Son (dir. Ryszard Czekala): a solid, powerful short about rural-urban and generational division

Ryszard Czekala, “Son / Syn” (1970)

This short silent animation piece is one that Polish animator Ryszard Czekala is best known for and it’s easy to see why: its themes of rural-urban divide, generational separation, isolation and abandonment are universal. A rich businessman from the Big Smoke visits his parents on their remote farm: the elderly folk are glad to see him come back and serve him the best meal they can offer but the son spurns their humble lifestyle, reads his newspaper at the dinner table and races back to the city as soon as he is done with visiting. The parents are puzzled at his behaviour but resume their tilling and other work.

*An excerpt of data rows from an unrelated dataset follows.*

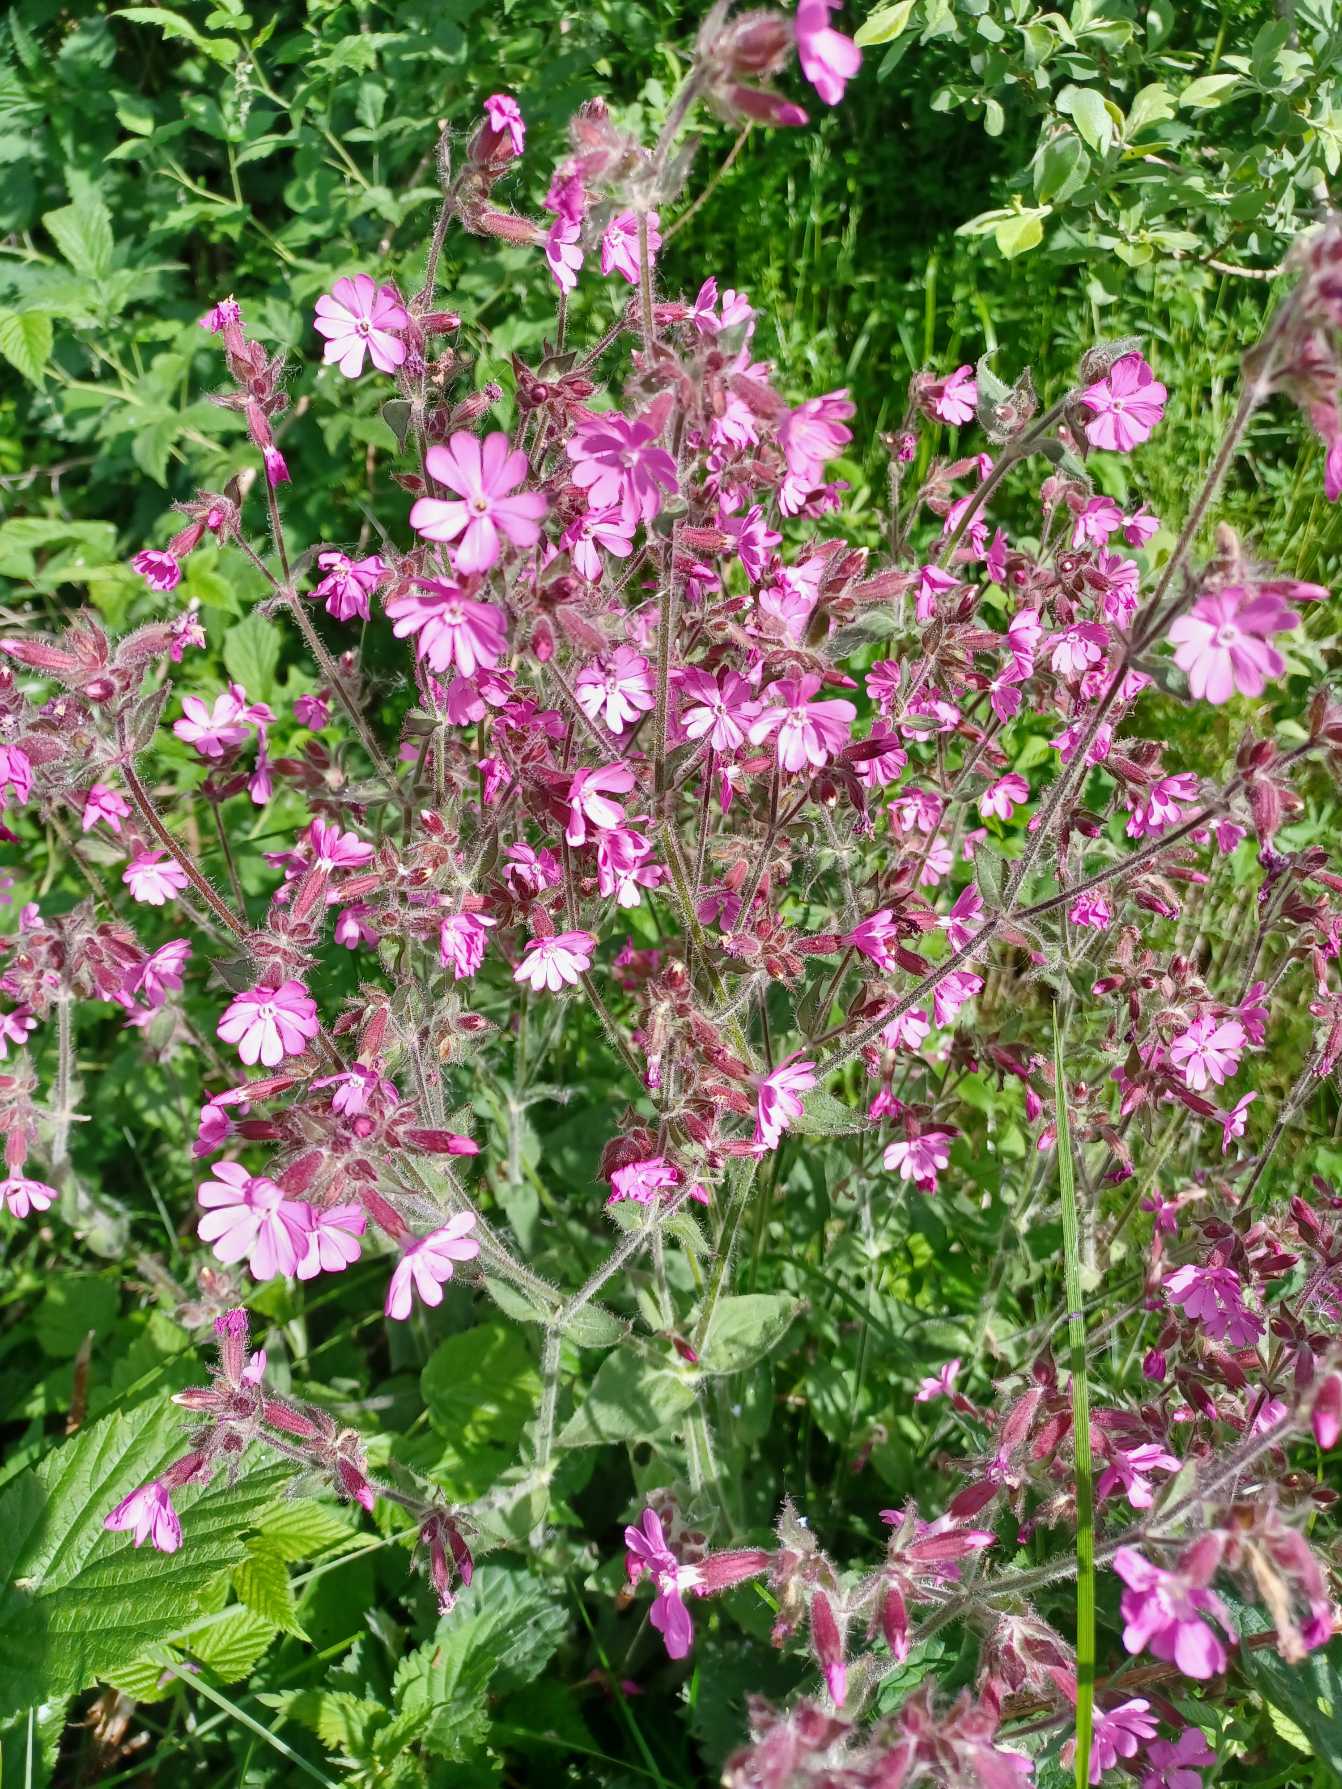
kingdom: Plantae
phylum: Tracheophyta
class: Magnoliopsida
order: Caryophyllales
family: Caryophyllaceae
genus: Silene
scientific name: Silene dioica
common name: Dagpragtstjerne
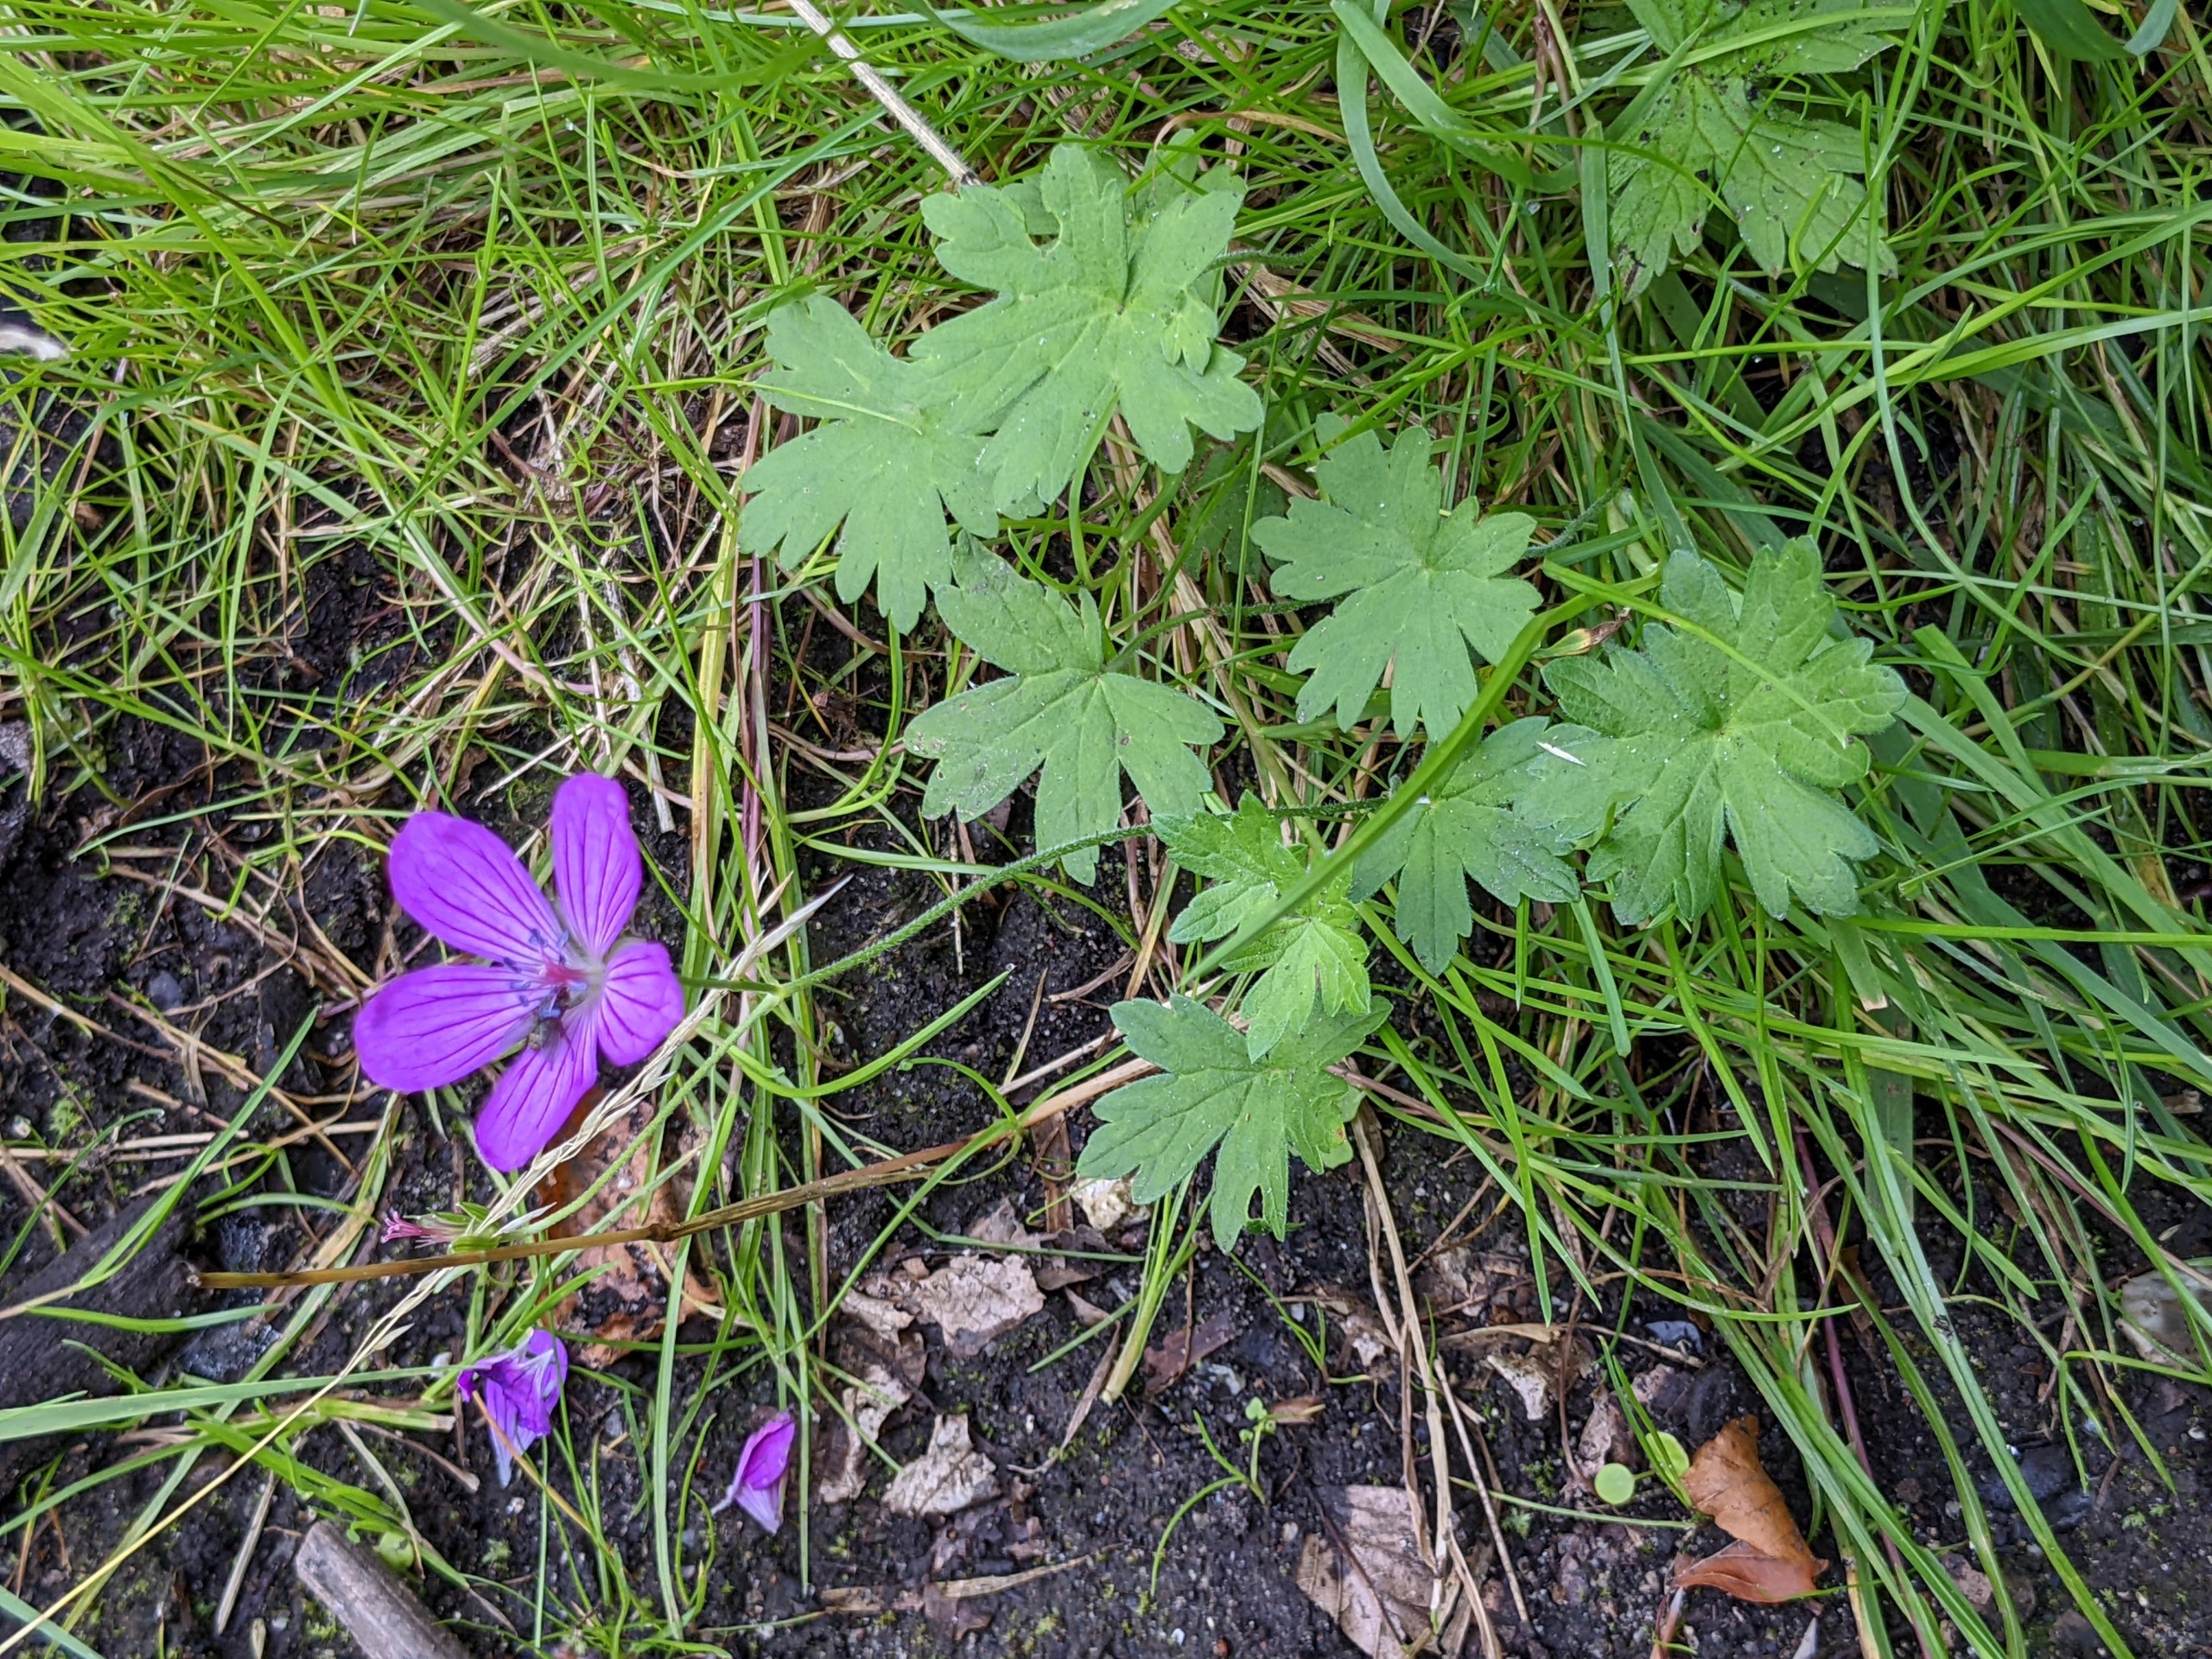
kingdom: Plantae
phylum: Tracheophyta
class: Magnoliopsida
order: Geraniales
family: Geraniaceae
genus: Geranium
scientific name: Geranium palustre
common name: Kær-storkenæb
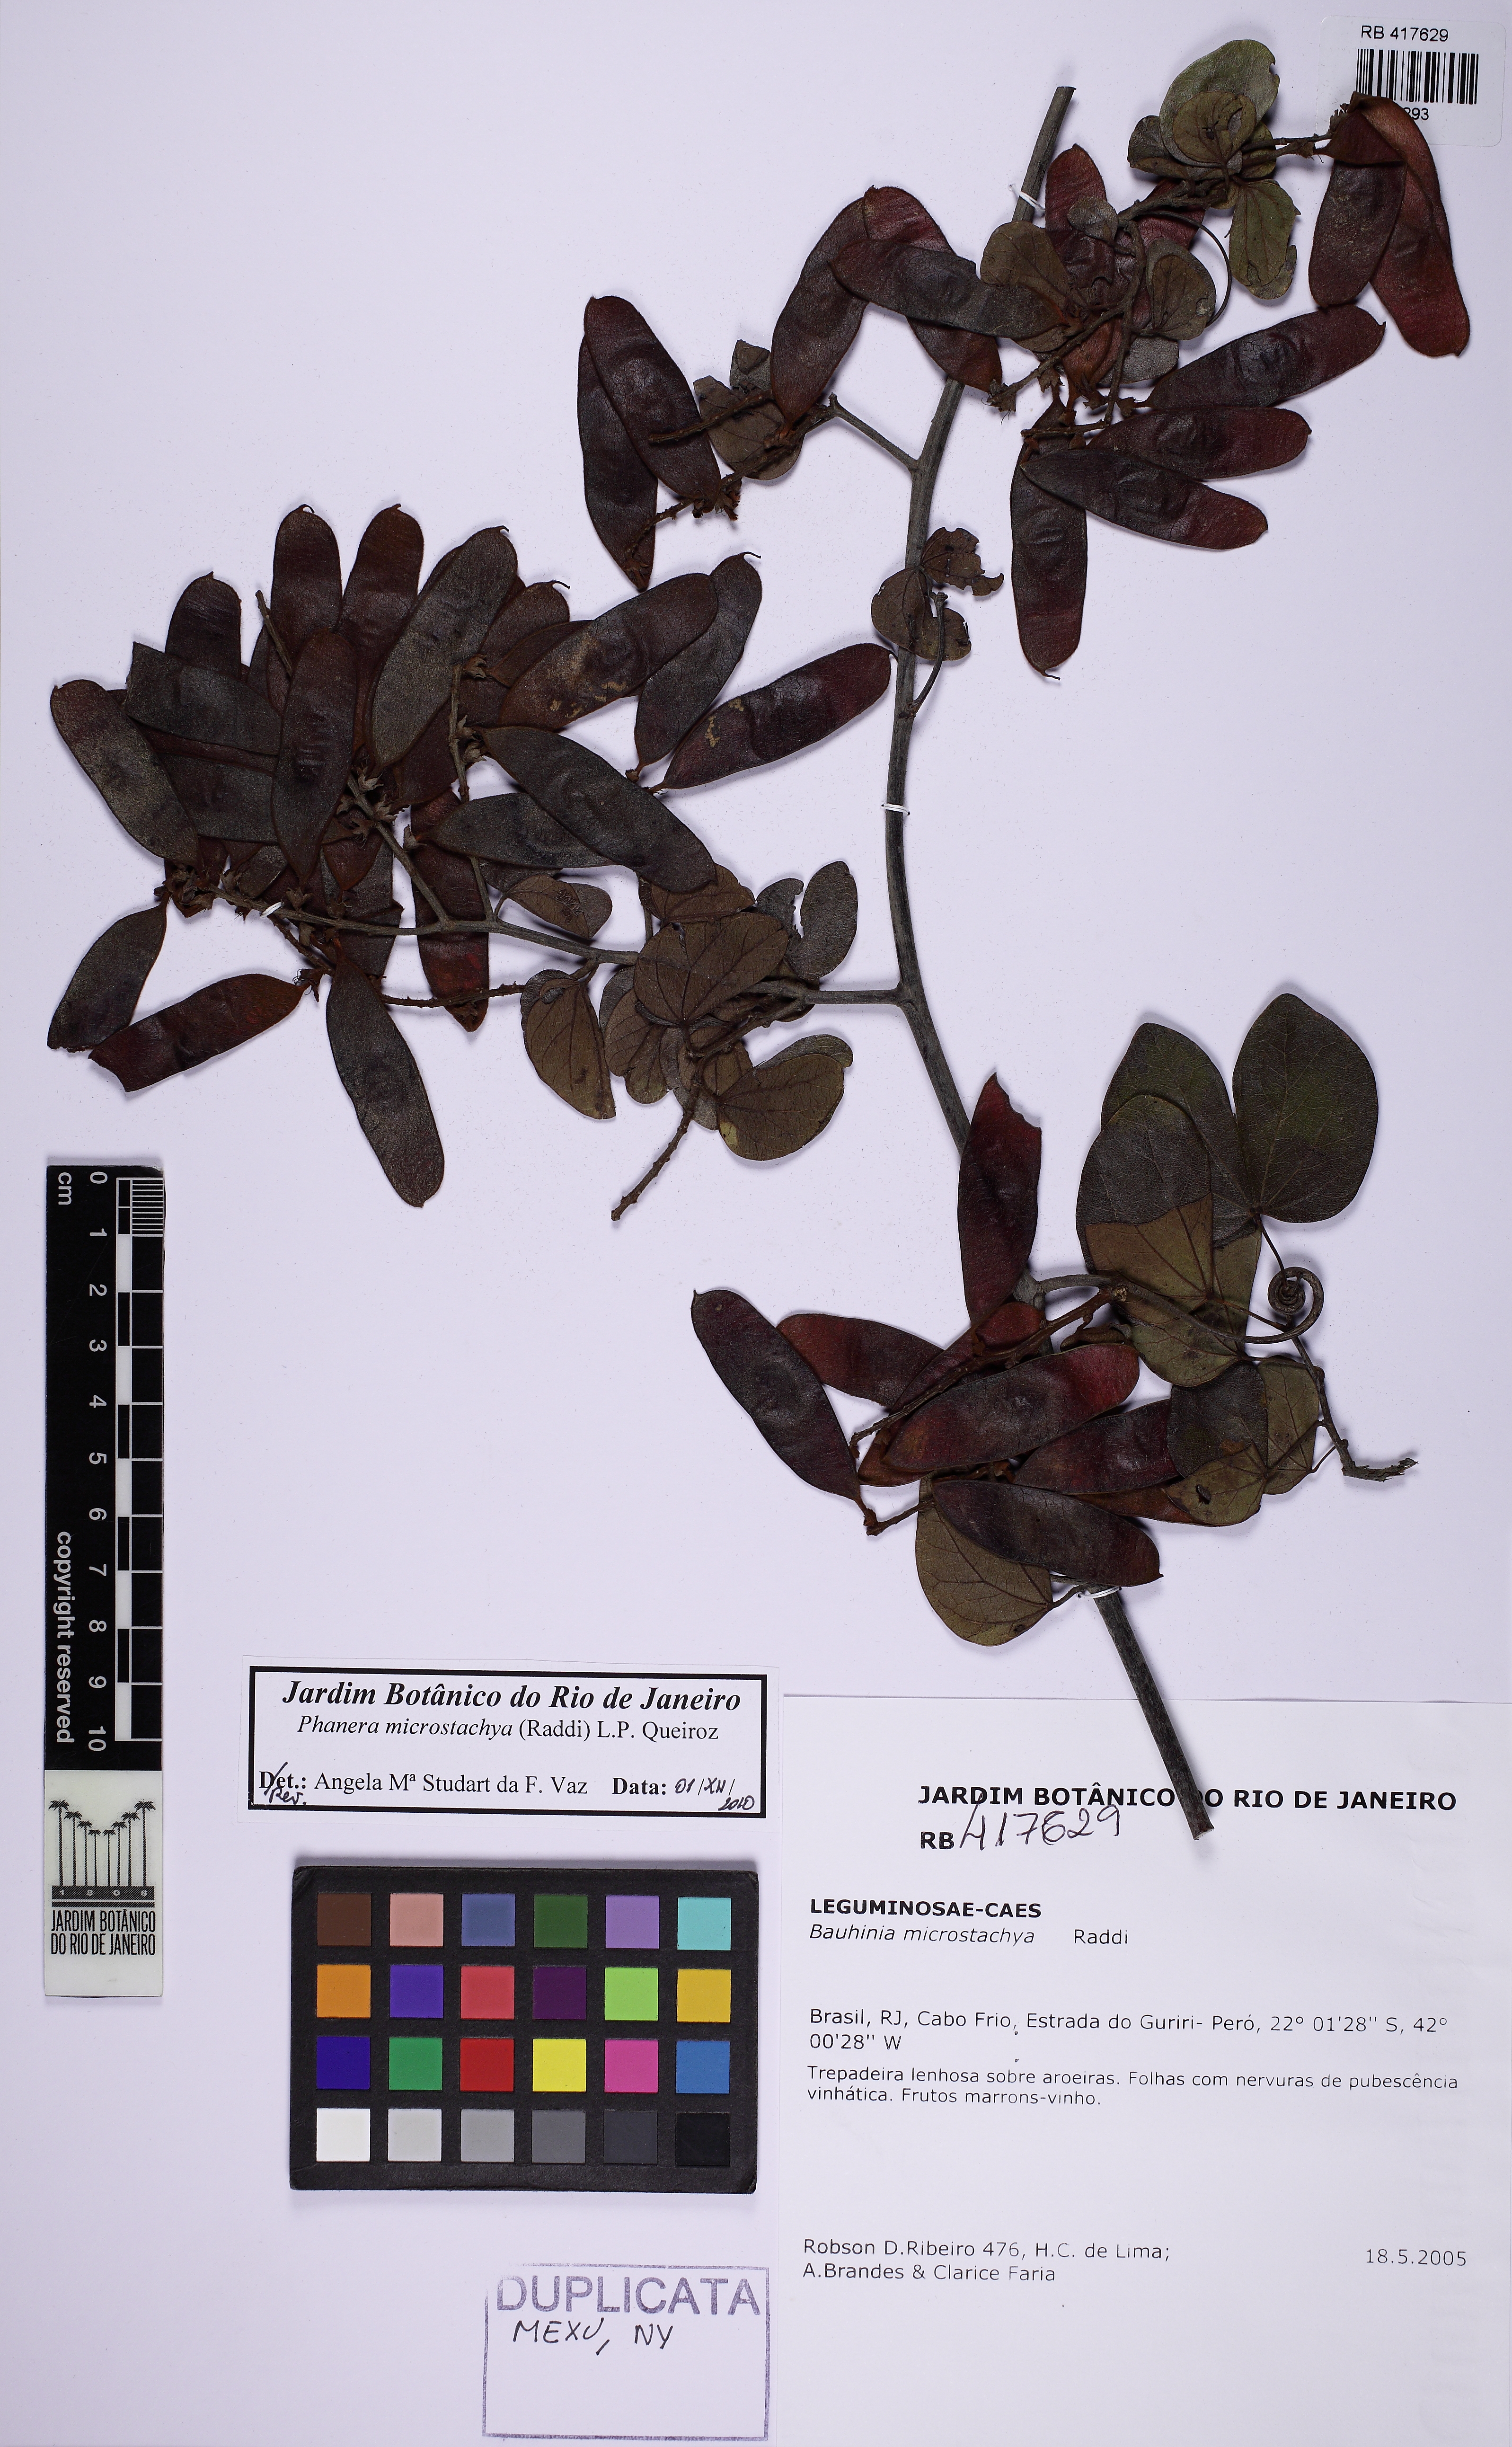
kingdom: Plantae
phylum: Tracheophyta
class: Magnoliopsida
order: Fabales
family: Fabaceae
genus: Schnella
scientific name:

The animation looks dark and heavy but carries a sure solid power especially in scenes in which the farmer and his bullock are dragging a plough through heavy soil. The farmer and his wife have tired, worn faces and hands and fingers used to heavy labour over many years. I have the impression they have waited for a long time, years stretching into decades perhaps, for their son to return. Return he does but the long-awaited reunion is a disappointment. The film briefly touches on the couple’s bemused expressions and for a moment I think they are perhaps glad to see him leave, having observed his shallow and supercilious behaviour, before they pick up the rhythm of their lives again.

No dialogue is needed to convey the psychological and cultural chasm between the parents and their son as all that we need to know happens in their actions and in a small scene in which the son knocks a piece of bread off the table but fails to pick it up, expecting his parents to do so as if they were servants. They do so but not because they are his servants; every bit of food is precious sustenance.

It’s a paradox that sometimes the most powerful messages are delivered by short silent films such as this little work. Makes me wonder why I still bother to watch feature-length films sometimes.